By James Cohen, Leanne McKay and Joyce A. Kasee

The Maghreb countries of Morocco, Algeria, and Tunisia face threats to their borders from transnational illicit networks, such as terrorist groups and criminal organizations. To address these threats, USIP convened operational border officials from the three countries through a series of workshops in spring 2016. This brief highlights the key lessons that emerged from this work: addressing border security requires understanding the underlying drivers of insecurity; border security requires states to maintain legitimacy and support from the broader population; and ground the strategy to address insecurity through operational realities.

Summary

  • The three Maghreb countries—Morocco, Algeria, and Tunisia—share a threat from terrorist and transnational organized criminal networks, such as Al-Qaeda in the Maghreb, the so-called Islamic State (also known as Daesh, ISIS, and ISIL), and arms, drugs, and human smugglers, that are active throughout the region and beyond and have exploited the vulnerabilities of national borders.

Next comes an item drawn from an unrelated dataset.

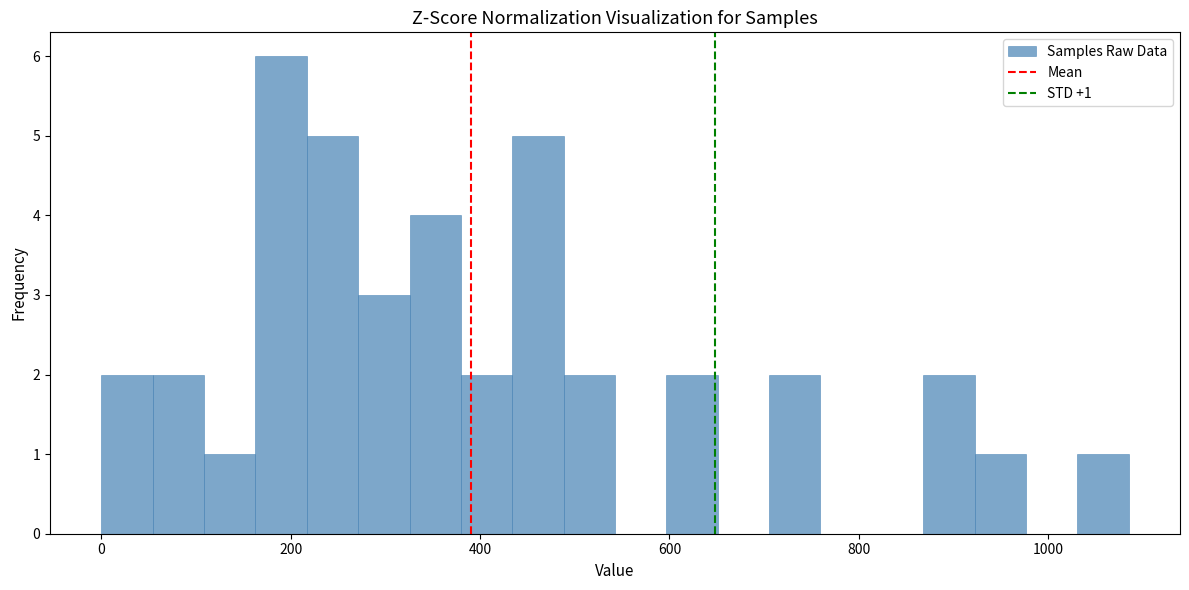

Around what value on the x-axis is the tallest bar? Give the approximate position of its centre, as read against the axis.

180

  • A series of workshops with border operations officials in the Maghreb provided valuable lessons for creating a regional border security cooperation plan—a critical component of global peacebuilding efforts.
  • A plan to establish sustainable regional border cooperation must address underlying drivers of insecurity, be rooted in the rule of law, and engage border communities as partners.

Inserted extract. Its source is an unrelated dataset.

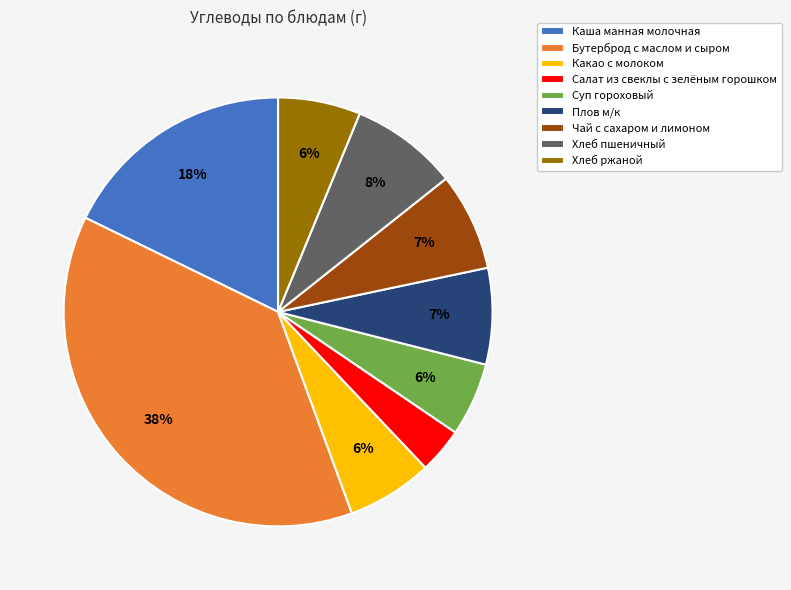

To the nearest percent, what portion does Плов м/к represent?

7%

  • Effective border cooperation requires governments to address the needs and grievances of border communities, which are often politically, socially, and economically marginalized, and to involve multisector government and nongovernment stakeholders.
  • Engaging operational officials in developing a plan for regional border security cooperation grounds strategic thinking in the operational realities of the affected countries. It reveals the margins within which regional cooperation opportunities may exist as well as how these opportunities can be leveraged to promote political support for regional cooperation.
  • A strategic plan that is driven by operational needs and realities results in a comprehensive, overarching vision and recommendations for action that are contextually relevant, technically sound, and politically persuasive.